No one can ignore the cord-cutting trend in television, as broadcasters and providers evolve their offerings, and the entire ecosystem looks to catch up with new strategies to rate and measure audiences. After the Super Bowl, CBS revised its number of viewers, using a Nielsen metric that piled on an additional 12 million sports fans who weren’t counted in the original tally because they were watching the game at a friend’s place. Meanwhile, one of the last holdouts in the premium movie space, Epix, finally launched its OTT streaming app.

Despite this movement toward à la carte, streaming content, cable subscribers and advertisers remain invested in linear TV because the OTT/CTV future hasn’t consolidated. For today, many viewers are willing to pay more so that they don’t have to chase after a specific favorite program, or figure out whether they are even able to watch it or not without a cable subscription code. On the advertising side, advances in measurement and automation keep the incentives high for media agencies to buy inventory within the linear TV market in the short run.

The tension that TV watchers sense when deciding to cut the cord or not resonates through marketers and content providers who’s job it is to reach them, to find them where they are.
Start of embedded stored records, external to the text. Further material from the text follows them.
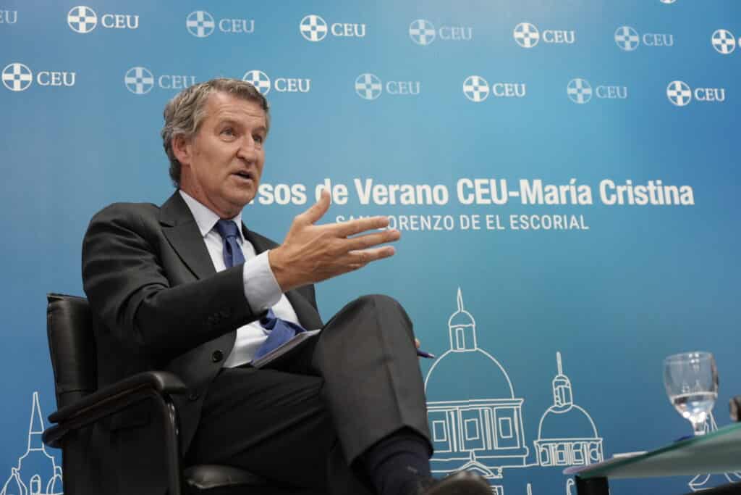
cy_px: 248
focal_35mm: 62
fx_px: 1276
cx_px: 370
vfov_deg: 21.9
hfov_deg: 32.4
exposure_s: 1/100
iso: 3200
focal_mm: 62
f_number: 4.5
In 2014, Cox Media Group founded Videa as an online marketplace tailored to the specific needs of buyers and sellers in linear TV. From Videa’s perspective, there is big growth expected in programmatic TV spending, while a sizeable TV audience continues to watch TV in a classic, linear fashion. According to Videa’s numbers, total U.S. programmatic TV spend, at $1 billion in 2016, will climb to $14 billion by 2021, accounting for 11 to 15 percent of agency budgets. Their supply-side partnerships include over 580 stations with annual revenues of $6 to $7 billion.
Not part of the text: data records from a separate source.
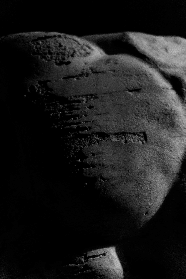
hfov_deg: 18.2
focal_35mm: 75
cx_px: 93
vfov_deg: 27.0
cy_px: 140
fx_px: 580
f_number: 1.8
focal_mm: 50
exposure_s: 1/160
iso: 1600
On the demand side, the Videa platform, according to their numbers, has executed over 8,600 orders across 70-plus unique partners, with a maximum single order size of $1.4 million. What’s most encouraging within the ecosystem is the total adoption by key partners, once Videa gets them onboard. Media agencies like Carat, Zenith and Starcom use Videa for 100 percent of their spot buys. A contributing factor to this success is Videa’s incorporation of demand-side friendly integration with FreeWheel (Strata) and Mediaocean, providing access to some 1,100 agencies who use these buy-and-sell exchanges.
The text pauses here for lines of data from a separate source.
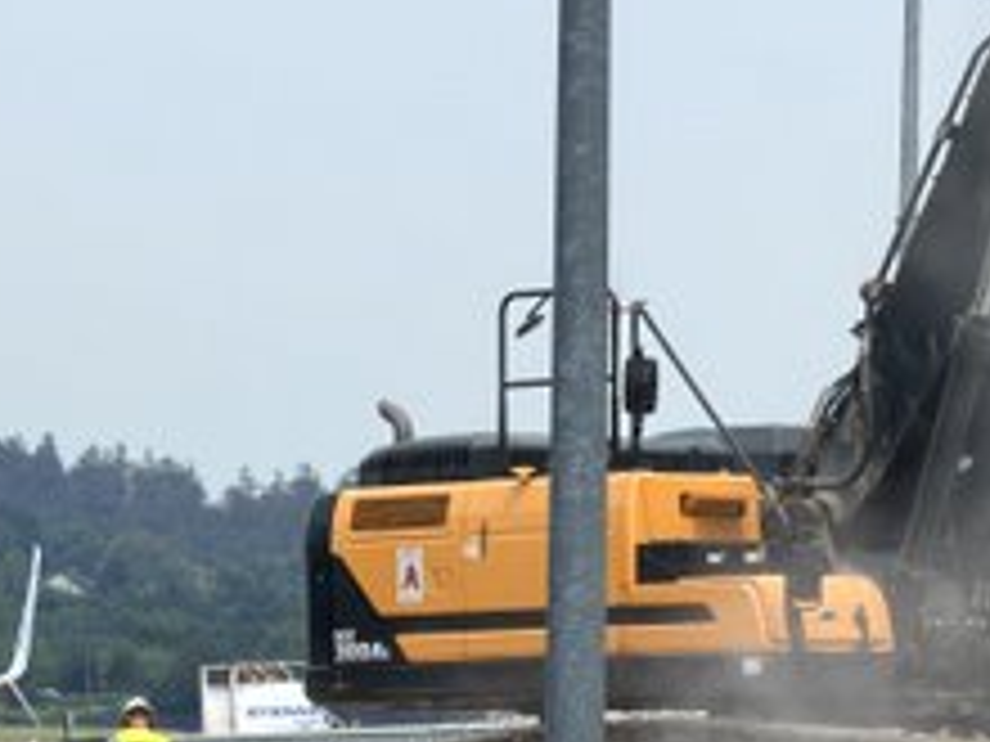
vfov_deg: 4.1
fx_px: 10382
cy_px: 661
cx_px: 144
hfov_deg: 5.5
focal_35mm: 363
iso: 25
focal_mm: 16.89
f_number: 2.8
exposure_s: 1/638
As long as consumers remain rooted to one-stop linear TV for local, live programming, Videa is making it attractive for supply and demand sides to grow in the present circumstances. Looking beyond how audiences prefer to consume content, another major selling point from the OTT/CTV perspective is the ability to measure audience engagement in real time. The approximate forecasting of viewership provided by linear TV ratings may have worked in the past, but is too imprecise now. Why guess about the future when you can measure what you have today?

Videa addresses this concern about measurability through its recent addition of Comscore TV data, to make programmatic buying and selling more informed.

“With our platform and partnerships like Comscore data, there is a need being solved, and agencies have the opportunity to buy this at scale,” explained Shereta Williams, President of Videa.

“There are several avenues through which Videa can leverage Comscore data in the future that we’re eager to implement,” she said. “For now, we’d just say that partnerships like Comscore are so important to Videa’s long-term success because they help us navigate the shifting sands of a constantly evolving TV landscape.”

Automated spot TV buying is provided with in-flight stewardship through Campaign Performance reporting, which, with the Comscore data, allows buyers and sellers to view insights at the spot level by market or station.

These offerings make linear TV an attractive player, if the point is to reach viewers where they currently are watching.

“I have a firm belief that TV is heading toward a more multi-platform solution,” Williams stated. “If I’m a buyer, I want to buy all the impressions around. I think we’re laying the foundation on the linear side to allow impressions from linear and digital to be bought simultaneously.”